Data records.
§ §

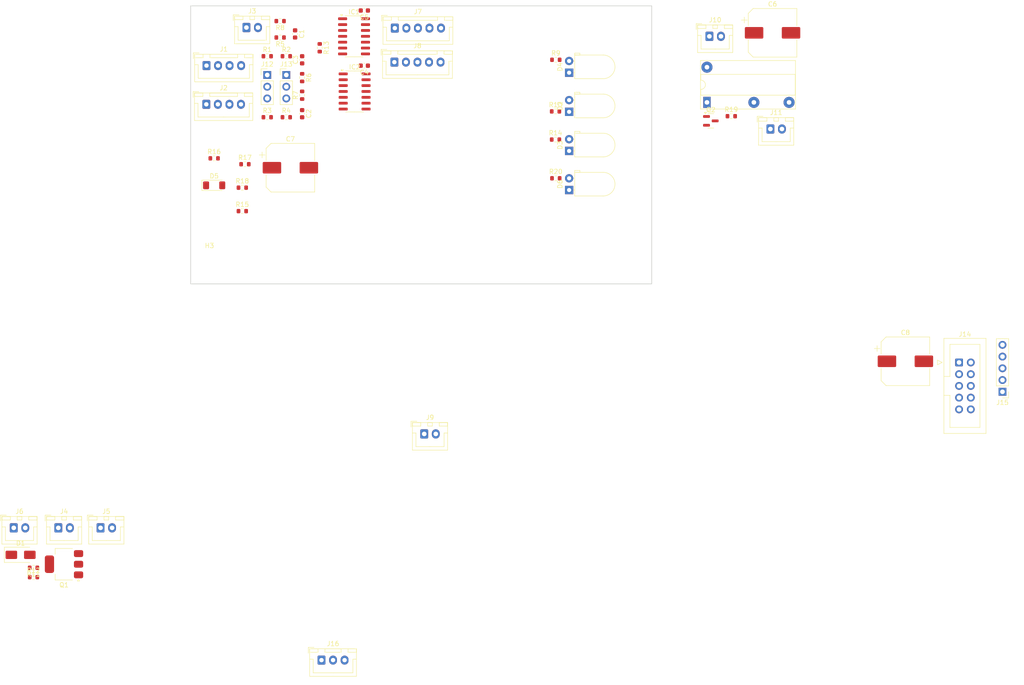
<source format=kicad_pcb>
(kicad_pcb
	(version 20241229)
	(generator "pcbnew")
	(generator_version "9.0")
	(general
		(thickness 1.6)
		(legacy_teardrops no)
	)
	(paper "A4")
	(layers
		(0 "F.Cu" signal)
		(2 "B.Cu" signal)
		(9 "F.Adhes" user "F.Adhesive")
		(11 "B.Adhes" user "B.Adhesive")
		(13 "F.Paste" user)
		(15 "B.Paste" user)
		(5 "F.SilkS" user "F.Silkscreen")
		(7 "B.SilkS" user "B.Silkscreen")
		(1 "F.Mask" user)
		(3 "B.Mask" user)
		(17 "Dwgs.User" user "User.Drawings")
		(19 "Cmts.User" user "User.Comments")
		(21 "Eco1.User" user "User.Eco1")
		(23 "Eco2.User" user "User.Eco2")
		(25 "Edge.Cuts" user)
		(27 "Margin" user)
		(31 "F.CrtYd" user "F.Courtyard")
		(29 "B.CrtYd" user "B.Courtyard")
		(35 "F.Fab" user)
		(33 "B.Fab" user)
		(39 "User.1" user)
		(41 "User.2" user)
		(43 "User.3" user)
		(45 "User.4" user)
		(47 "User.5" user)
		(49 "User.6" user)
		(51 "User.7" user)
		(53 "User.8" user)
		(55 "User.9" user)
		(57 "User.10" user)
		(59 "User.11" user)
		(61 "User.12" user)
		(63 "User.13" user)
		(65 "User.14" user)
		(67 "User.15" user)
		(69 "User.16" user)
		(71 "User.17" user)
		(73 "User.18" user)
		(75 "User.19" user)
		(77 "User.20" user)
		(79 "User.21" user)
		(81 "User.22" user)
		(83 "User.23" user)
		(85 "User.24" user)
		(87 "User.25" user)
		(89 "User.26" user)
		(91 "User.27" user)
		(93 "User.28" user)
		(95 "User.29" user)
		(97 "User.30" user)
		(99 "User.31" user)
		(101 "User.32" user)
		(103 "User.33" user)
		(105 "User.34" user)
		(107 "User.35" user)
		(109 "User.36" user)
		(111 "User.37" user)
		(113 "User.38" user)
		(115 "User.39" user)
		(117 "User.40" user)
		(119 "User.41" user)
		(121 "User.42" user)
		(123 "User.43" user)
		(125 "User.44" user)
		(127 "User.45" user)
	)
	(setup
		(pad_to_mask_clearance 0)
		(allow_soldermask_bridges_in_footprints no)
		(tenting front back)
		(pcbplotparams
			(layerselection 0x00000000_00000000_55555555_5755f5ff)
			(plot_on_all_layers_selection 0x00000000_00000000_00000000_00000000)
			(disableapertmacros no)
			(usegerberextensions no)
			(usegerberattributes yes)
			(usegerberadvancedattributes yes)
			(creategerberjobfile yes)
			(dashed_line_dash_ratio 12.000000)
			(dashed_line_gap_ratio 3.000000)
			(svgprecision 4)
			(plotframeref no)
			(mode 1)
			(useauxorigin no)
			(hpglpennumber 1)
			(hpglpenspeed 20)
			(hpglpendiameter 15.000000)
			(pdf_front_fp_property_popups yes)
			(pdf_back_fp_property_popups yes)
			(pdf_metadata yes)
			(pdf_single_document no)
			(dxfpolygonmode yes)
			(dxfimperialunits yes)
			(dxfusepcbnewfont yes)
			(psnegative no)
			(psa4output no)
			(plot_black_and_white yes)
			(plotinvisibletext no)
			(sketchpadsonfab no)
			(plotpadnumbers no)
			(hidednponfab no)
			(sketchdnponfab yes)
			(crossoutdnponfab yes)
			(subtractmaskfromsilk no)
			(outputformat 1)
			(mirror no)
			(drillshape 1)
			(scaleselection 1)
			(outputdirectory "")
		)
	)
	(net 0 "")
	(net 1 "GND")
	(net 2 "Net-(C1-Pad1)")
	(net 3 "Net-(C2-Pad1)")
	(net 4 "Net-(C3-Pad1)")
	(net 5 "+5V")
	(net 6 "+V_VALVE")
	(net 7 "Net-(D5-K)")
	(net 8 "Net-(D1-A)")
	(net 9 "Net-(D2-K)")
	(net 10 "Net-(D3-A)")
	(net 11 "Net-(D4-A)")
	(net 12 "Net-(D5-A)")
	(net 13 "Net-(D6-A)")
	(net 14 "LASER_EN")
	(net 15 "Net-(IC1-Pad11)")
	(net 16 "Net-(J7-Pin_3)")
	(net 17 "Net-(J7-Pin_4)")
	(net 18 "Net-(IC1-Pad13)")
	(net 19 "LASER_PWM")
	(net 20 "Net-(IC2-Pad4)")
	(net 21 "Net-(IC2-Pad11)")
	(net 22 "Net-(IC2-Pad10)")
	(net 23 "FAN")
	(net 24 "Net-(IC2-Pad12)")
	(net 25 "Net-(IC2-Pad6)")
	(net 26 "Net-(IC2-Pad9)")
	(net 27 "Net-(J7-Pin_2)")
	(net 28 "Net-(J1-Pin_2)")
	(net 29 "Net-(J13-Pin_2)")
	(net 30 "Net-(J3-Pin_2)")
	(net 31 "Net-(J4-Pin_2)")
	(net 32 "Net-(J11-Pin_1)")
	(net 33 "Net-(J12-Pin_3)")
	(net 34 "Net-(J12-Pin_1)")
	(net 35 "Net-(J13-Pin_1)")
	(net 36 "Net-(J13-Pin_3)")
	(net 37 "unconnected-(J14-Pin_4-Pad4)")
	(net 38 "unconnected-(J14-Pin_5-Pad5)")
	(net 39 "TX")
	(net 40 "RX")
	(net 41 "unconnected-(J14-Pin_9-Pad9)")
	(net 42 "VALVE_CTRL")
	(net 43 "unconnected-(J15-Pin_5-Pad5)")
	(net 44 "unconnected-(J15-Pin_1-Pad1)")
	(net 45 "unconnected-(J16-Pin_2-Pad2)")
	(net 46 "unconnected-(J16-Pin_3-Pad3)")
	(net 47 "Net-(Q1-G)")
	(net 48 "Net-(Q2-B)")
	(net 49 "Net-(Q2-C)")
	(footprint "Connector_JST:JST_XH_B5B-XH-A_1x05_P2.50mm_Vertical" (layer "F.Cu") (at 118.11 29.21))
	(footprint "Resistor_SMD:R_0603_1608Metric" (layer "F.Cu") (at 152.908 47.244))
	(footprint "Resistor_SMD:R_0603_1608Metric" (layer "F.Cu") (at 152.971 61.722))
	(footprint "Connector_JST:JST_XH_B4B-XH-A_1x04_P2.50mm_Vertical" (layer "F.Cu") (at 77.336 37.325))
	(footprint "Connector_JST:JST_XH_B2B-XH-A_1x02_P2.50mm_Vertical" (layer "F.Cu") (at 124.48 117.077))
	(footprint "Resistor_SMD:R_0603_1608Metric" (layer "F.Cu") (at 78.994 57.404))
	(footprint "MountingHole:MountingHole_3.2mm_M3" (layer "F.Cu") (at 169.418 28.702))
	(footprint "Capacitor_SMD:C_0603_1608Metric" (layer "F.Cu") (at 111.506 25.4 180))
	(footprint "Connector_PinHeader_2.54mm:PinHeader_1x05_P2.54mm_Vertical" (layer "F.Cu") (at 249.682 107.95 180))
	(footprint "Capacitor_SMD:C_0603_1608Metric" (layer "F.Cu") (at 98.044 36.068 90))
	(footprint "Resistor_SMD:R_0603_1608Metric" (layer "F.Cu") (at 152.908 53.34))
	(footprint "Connector_JST:JST_XH_B2B-XH-A_1x02_P2.50mm_Vertical" (layer "F.Cu") (at 45.252 137.414))
	(footprint "Capacitor_SMD:C_0603_1608Metric" (layer "F.Cu") (at 98.044 47.739 -90))
	(footprint "Capacitor_SMD:CP_Elec_10x10" (layer "F.Cu") (at 228.664 101.346))
	(footprint "Resistor_SMD:R_0603_1608Metric" (layer "F.Cu") (at 98.044 39.928 -90))
	(footprint "Resistor_SMD:R_0603_1608Metric" (layer "F.Cu") (at 39.878 148.082))
	(footprint "Resistor_SMD:R_0603_1608Metric" (layer "F.Cu") (at 98.044 43.738 90))
	(footprint "Connector_PinHeader_2.54mm:PinHeader_1x03_P2.54mm_Vertical" (layer "F.Cu") (at 94.616 39.357))
	(footprint "Resistor_SMD:R_0603_1608Metric" (layer "F.Cu") (at 190.965 48.277))
	(footprint "Capacitor_SMD:CP_Elec_10x10" (layer "F.Cu") (at 199.898 30.226))
	(footprint "LED_THT:LED_D5.0mm_Horizontal_O1.27mm_Z3.0mm" (layer "F.Cu") (at 155.852 38.867 90))
	(footprint "Connector_JST:JST_XH_B2B-XH-A_1x02_P2.50mm_Vertical" (layer "F.Cu") (at 186.222 30.988))
	(footprint "Resistor_SMD:R_0603_1608Metric" (layer "F.Cu") (at 39.878 146.05 180))
	(footprint "Connector_JST:JST_XH_B2B-XH-A_1x02_P2.50mm_Vertical" (layer "F.Cu") (at 54.396 137.414))
	(footprint "Capacitor_SMD:CP_Elec_10x10" (layer "F.Cu") (at 95.504 59.436))
	(footprint "Resistor_SMD:R_0603_1608Metric" (layer "F.Cu") (at 101.854 33.465 -90))
	(footprint "Capacitor_SMD:C_0603_1608Metric" (layer "F.Cu") (at 96.52 30.467 -90))
	(footprint "Connector_PinHeader_2.54mm:PinHeader_1x03_P2.54mm_Vertical" (layer "F.Cu") (at 90.489 39.357))
	(footprint "Package_SO:SOIC-14_3.9x8.7mm_P1.27mm" (layer "F.Cu") (at 109.409 42.926))
	(footprint "LED_THT:LED_D5.0mm_Horizontal_O1.27mm_Z3.0mm" (layer "F.Cu") (at 155.852 64.267 90))
	(footprint "Resistor_SMD:R_0603_1608Metric" (layer "F.Cu") (at 90.489 35.293))
	(footprint "LED_THT:LED_D5.0mm_Horizontal_O1.27mm_Z3.0mm"
		(layer "F.Cu")
		(uuid "6a63f51d-4494-4cd3-bb43-f2d0dd1c078e")
		(at 155.852 55.800333 90)
		(descr "LED, diameter 5.0mm, horizontal offset 1.27mm, z-position of LED center 3.0mm, 2 pins, generated by kicad-footprint-generator")
		(tags "LED")
		(property "Reference" "D3"
			(at 1.27 -1.96 90)
			(layer "F.SilkS")
			(uuid "7ea81081-ccd6-4f6f-9039-e31fa2cc3c9c")
			(effects
				(font
					(size 1 1)
					(thickness 0.15)
				)
			)
		)
		(property "Value" "LED"
			(at 1.27 10.93 90)
			(layer "F.Fab")
			(uuid "bd47a735-0f86-4dc2-8075-9738faa506a8")
			(effects
				(font
					(size 1 1)
					(thickness 0.15)
				)
			)
		)
		(property "Datasheet" ""
			(at 0 0 90)
			(layer "F.Fab")
			(hide yes)
			(uuid "554ca76e-f54b-42f1-bc3f-6dd8ee053e1f")
			(effects
				(font
					(size 1.27 1.27)
					(thickness 0.15)
				)
			)
		)
		(property "Description" "Light emitting diode"
			(at 0 0 90)
			(layer "F.Fab")
			(hide yes)
			(uuid "91795a23-30e0-44ae-b0f2-5be597a9fe88")
			(effects
				(font
					(size 1.27 1.27)
					(thickness 0.15)
				)
			)
		)
		(property "Sim.Pins" "1=K 2=A"
			(at 0 0 90)
			(unlocked yes)
			(layer "F.Fab")
			(hide yes)
			(uuid "84513910-f939-471e-8072-84b18f056115")
			(effects
				(font
					(size 1 1)
					(thickness 0.15)
				)
			)
		)
		(property ki_fp_filters "LED* LED_SMD:* LED_THT:*")
		(path "/aa1c84c6-b14f-476c-b8be-834a44b1ebf6")
		(sheetname "/")
		(sheetfile "dlc32.kicad_sch")
		(attr through_hole)
		(fp_line
			(start 2.54 1.08)
			(end 2.54 1.08)
			(stroke
				(width 0.12)
				(type solid)
			)
			(layer "F.SilkS")
			(uuid "966484fb-1894-4fe3-aad5-1dd5f232e5b5")
		)
		(fp_line
			(start 2.54 1.08)
			(end 2.54 1.21)
			(stroke
				(width 0.12)
				(type solid)
			)
			(layer "F.SilkS")
			(uuid "9ff04e0c-c230-4fb2-a51e-0c0f96f91d6f")
		)
		(fp_line
			(start 0 1.08)
			(end 0 1.08)
			(stroke
				(width 0.12)
				(type solid)
			)
			(layer "F.SilkS")
			(uuid "3c54c1c5-1714-4120-8ace-c66abd5b7b5b")
		)
		(fp_line
			(start 0 1.08)
			(end 0 1.21)
			(stroke
				(width 0.12)
				(type solid)
			)
			(layer "F.SilkS")
			(uuid "f643ca4d-bb1b-42ae-92fa-f9a2d707ad2a")
		)
		(fp_line
			(start 4.23 1.21)
			(end 4.23 2.33)
			(stroke
				(width 0.12)
				(type solid)
			)
			(layer "F.SilkS")
			(uuid "dfad618b-35d1-4e8d-a546-edfcf5cda8e5")
		)
		(fp_line
			(start 3.83 1.21)
			(end 4.23 1.21)
			(stroke
				(width 0.12)
				(type solid)
			)
			(layer "F.SilkS")
			(uuid "a24ac452-2301-4317-9b15-356c4149897d")
		)
		(fp_line
			(start 3.83 1.21)
			(end 3.83 7.37)
			(stroke
				(width 0.12)
				(type solid)
			)
			(layer "F.SilkS")
			(uuid "18a92d7e-8cd0-4902-ac25-ed2660d9c756")
		)
		(fp_line
			(start 2.54 1.21)
			(end 2.54 1.08)
			(stroke
				(width 0.12)
				(type solid)
			)
			(layer "F.SilkS")
			(uuid "6b4fb369-50a8-49a6-824b-1dbc48118046")
		)
		(fp_line
			(start 2.54 1.21)
			(end 2.54 1.21)
			(stroke
				(width 0.12)
				(type solid)
			)
			(layer "F.SilkS")
			(uuid "5ebbf9d2-e86e-48a8-9d1c-6af43b55d84a")
		)
		(fp_line
			(start 0 1.21)
			(end 0 1.08)
			(stroke
				(width 0.12)
				(type solid)
			)
			(layer "F.SilkS")
			(uuid "ec7fc535-7681-442e-8666-e01a29783f77")
		)
		(fp_line
			(start 0 1.21)
			(end 0 1.21)
			(stroke
				(width 0.12)
				(type solid)
			)
			(layer "F.SilkS")
			(uuid "30f0aa2d-aebd-42a1-ab37-fe6cd0f1375c")
		)
		(fp_line
			(start -1.29 1.21)
			(end 3.83 1.21)
			(stroke
				(width 0.12)
				(type solid)
			)
			(layer "F.SilkS")
			(uuid "13779c56-0d0a-46b8-beb4-363151f5bd4c")
		)
		(fp_line
			(start -1.29 1.21)
			(end -1.29 7.37)
			(stroke
				(width 0.12)
				(type solid)
			)
			(layer "F.SilkS")
			(uuid "bb242f6f-6ab3-4390-843f-7a4874ab9895")
		)
		(fp_line
			(start 4.23 2.33)
			(end 3.83 2.33)
			(stroke
				(width 0.12)
				(type solid)
			)
			(layer "F.SilkS")
			(uuid "ac6830af-ab77-423a-a3eb-dd896f4ff8ee")
		)
		(fp_line
			(start 3.83 2.33)
			(end 3.83 1.21)
			(stroke
				(width 0.12)
				(type solid)
			)
			(layer "F.SilkS")
			(uuid "9c454e65-653a-414a-a34d-386fd761e499")
		)
		(fp_arc
			(start 3.83 7.37)
			(mid 1.27 9.93)
			(end -1.29 7.37)
			(stroke
				(width 0.12)
				(type solid)
			)
			(layer "F.SilkS")
			(uuid "cb831227-c70a-4638-9034-a041174182b4")
		)
		(fp_line
			(start 4.49 -1.21)
			(end -1.94 -1.21)
			(stroke
				(width 0.05)
				(type solid)
			)
			(layer "F.CrtYd")
			(uuid "7b53ccf6-00b9-4e30-848c-36795bf382f6")
		)
		(fp_line
			(start -1.94 -1.21)
			(end -1.94 10.18)
			(stroke
				(width 0.05)
				(type solid)
			)
			(layer "F.CrtYd")
			(uuid "3fbf9950-1f6b-4db8-a924-9391f39745db")
		)
		(fp_line
			(start 4.49 10.18)
			(end 4.49 -1.21)
			(stroke
				(width 0.05)
				(type solid)
			)
			(layer "F.CrtYd")
			(uuid "01084f53-6693-4ccc-a41c-95e9ce27bd4f")
		)
		(fp_line
			(start -1.94 10.18)
			(end 4.49 10.18)
			(stroke
				(width 0.05)
				(type solid)
			)
			(layer "F.CrtYd")
			(uuid "bc87c2a8-5af6-4c1f-8002-e90bb9b38255")
		)
		(fp_line
			(start 2.54 0)
			(end 2.54 0)
			(stroke
				(width 0.1)
				(type solid)
			)
			(layer "F.Fab")
			(uuid "296ca999-345f-4f68-a16b-aa483d446325")
		)
		(fp_line
			(start 2.54 0)
			(end 2.54 1.27)
			(stroke
				(width 0.1)
				(type solid)
			)
			(layer "F.Fab")
			(uuid "3e2d9b65-befe-4ca3-a4b5-d891068b5d4c")
		)
		(fp_line
			(start 0 0)
			(end 0 0)
			(stroke
				(width 0.1)
				(type solid)
			)
			(layer "F.Fab")
			(uuid "7a4af8c3-489d-4e5c-934c-09399e3e6cc3")
		)
		(fp_line
			(start 0 0)
			(end 0 1.27)
			(stroke
				(width 0.1)
				(type solid)
			)
			(layer "F.Fab")
			(uuid "0a9f90db-690e-46e6-8243-aee2e050a976")
		)
		(fp_line
			(start 4.17 1.27)
			(end 4.17 2.27)
			(stroke
				(width 0.1)
				(type solid)
			)
			(layer "F.Fab")
			(uuid "162bcd37-9767-4ebe-9de2-40b933e18c5b")
		)
		(fp_line
			(start 3.77 1.27)
			(end 4.17 1.27)
			(stroke
				(width 0.1)
				(type solid)
			)
			(layer "F.Fab")
			(uuid "daa44096-f928-4457-b307-f3b2f55be29f")
		)
		(fp_line
			(start 3.77 1.27)
			(end 3.77 7.37)
			(stroke
				(width 0.1)
				(type solid)
			)
			(layer "F.Fab")
			(uuid "07ce0628-a4a3-414e-89b1-e2ba08a93d49")
		)
		(fp_line
			(start 2.54 1.27)
			(end 2.54 0)
			(stroke
				(width 0.1)
				(type solid)
			)
			(layer "F.Fab")
			(uuid "c8eb00d3-a971-4e39-945e-9e425a0e2569")
		)
		(fp_line
			(start 2.54 1.27)
			(end 2.54 1.27)
			(stroke
				(width 0.1)
				(type solid)
			)
			(layer "F.Fab")
			(uuid "b470048f-4b0a-40c4-843f-0e8f70b167eb")
		)
		(fp_line
			(start 0 1.27)
			(end 0 0)
			(stroke
				(width 0.1)
				(type solid)
			)
			(layer "F.Fab")
			(uuid "67dbc736-7a6a-4ff0-a3c7-200ca6dbf2c1")
		)
		(fp_line
			(start 0 1.27)
			(end 0 1.27)
			(str
... [166430 chars truncated]
</source>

§ §

Instructions for the task.
Whenever the string "unconnected" turns up in a line of the data, copy that line.

Task answer.
	(net 37 "unconnected-(J14-Pin_4-Pad4)")
	(net 38 "unconnected-(J14-Pin_5-Pad5)")
	(net 41 "unconnected-(J14-Pin_9-Pad9)")
	(net 43 "unconnected-(J15-Pin_5-Pad5)")
	(net 44 "unconnected-(J15-Pin_1-Pad1)")
	(net 45 "unconnected-(J16-Pin_2-Pad2)")
	(net 46 "unconnected-(J16-Pin_3-Pad3)")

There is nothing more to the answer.